Filmkritik
Achterbahn einer Pop-Ikone
«Hi everybody» – krächzt eine geballte Ladung Energie Turner ins Mikrofon – doch dann wechselt die Musik in eine melancholische Pianomelodie und man hört Tina aus dem Off sagen: «it wasn’t a good life». Das Leben, Leiden, Scheitern, Auferstehen und wiederholte Suchen – kurz, die Achterbahnfahrt entlang Tinas Leben ist eindrücklich und bietet definitiv genug Stoff für eine fesselnde Dokumentation.
Natürlich ist das eine riesen Geschichte: 1939 als Anna Mae Bullock in einem kleinen Nest in Tennesse (USA) geboren, zeitweise bei ihrer Grossmutter aufgewachsen, sollte aus dem schüchternen Mädchen nach einer unglaublichen Lebensgeschichte Tina Turner die Pop-Ikone werden. Aber Tina ist mehr als der voluminöse Lockenkopf mit Wahnsinnsstimme: Der Lebensweg dieses Energiebündels ist mehr als erstaunlich und absolut faszinierend. Nachdem sie ihre Kindheit in grosser Armut, in der sie Baumwolle auf den Feldern pflückte, hinter sich lassen konnte, geriet sie in die nächste Abhängigkeit. 1962 heiratete sie ihren Bandkollegen Ike Turner. Was sehr harmonisch begann endete in Schlägen, Misshandlungen bis hin zu Vergewaltigungen – was Tina sogar zu einem Selbstmordversuch trieb. Erst nach 14 Jahren gelang es ihr, sich zu trennen.
Nun ganz am Boden, aber befreit von Ike, konnte Tina neu starten. Nach fleissigen Auftritten auf Tourneen und TV-Shows, gelang es ihr sich allmählich aus dem Karrieretief zu stemmen. Über verschiedene Kontakte landete sie schliesslich in London, woraus 1984 mit What’s Love Got to Do with It – ihre erste Single – gleich auf Platz eins landete. Ich weiss nicht was man noch alles in ein Leben reinpacken kann, aber jenes von Tina beleuchtet eine Vielzahl von Themen: eine schwarze Frau, die sich in den 60ern ihren Weg bahnen muss, ihre Mutterrolle und Schuldgefühle, ihre Abhängigkeit und der Kampf um Selbstbestimmung, der Umgang mit der Öffentlichkeit und dem aggressiven Journalismus, ihr grosser Erfolg und gleichzeitig ihre Einsamkeit.

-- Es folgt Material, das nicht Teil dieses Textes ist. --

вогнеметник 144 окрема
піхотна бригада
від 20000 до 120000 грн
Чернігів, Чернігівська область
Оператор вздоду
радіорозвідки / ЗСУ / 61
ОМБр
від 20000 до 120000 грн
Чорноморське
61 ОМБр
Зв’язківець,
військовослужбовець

Die Dokumentation der beiden Oscar-Preisträger Daniel Lindsay und Thomas McKay Martin gibt emotionale Einblicke in das Leben der Sängerin. Neben dem Porträt von all den Wendungen ist es vor allem die Energie von Tina, die beeindruckt, wenn man die alten Bilder von ihr auf der Bühne sieht: elektrisierend, stilgebend, ikonisch. Bei vielem war sie die Erste: als farbiger, weiblicher Rockstar, der den ersten Welthit erst mit 46 hatte, musste sie sich über viele Konventionen hinwegsetzen. Auch wenn die Dokumentation etwas Überlänge hat, sollte man «TINA» einen Filmabend widmen: What’s Love Got to Do with It? «Everything» würde Tina antworten.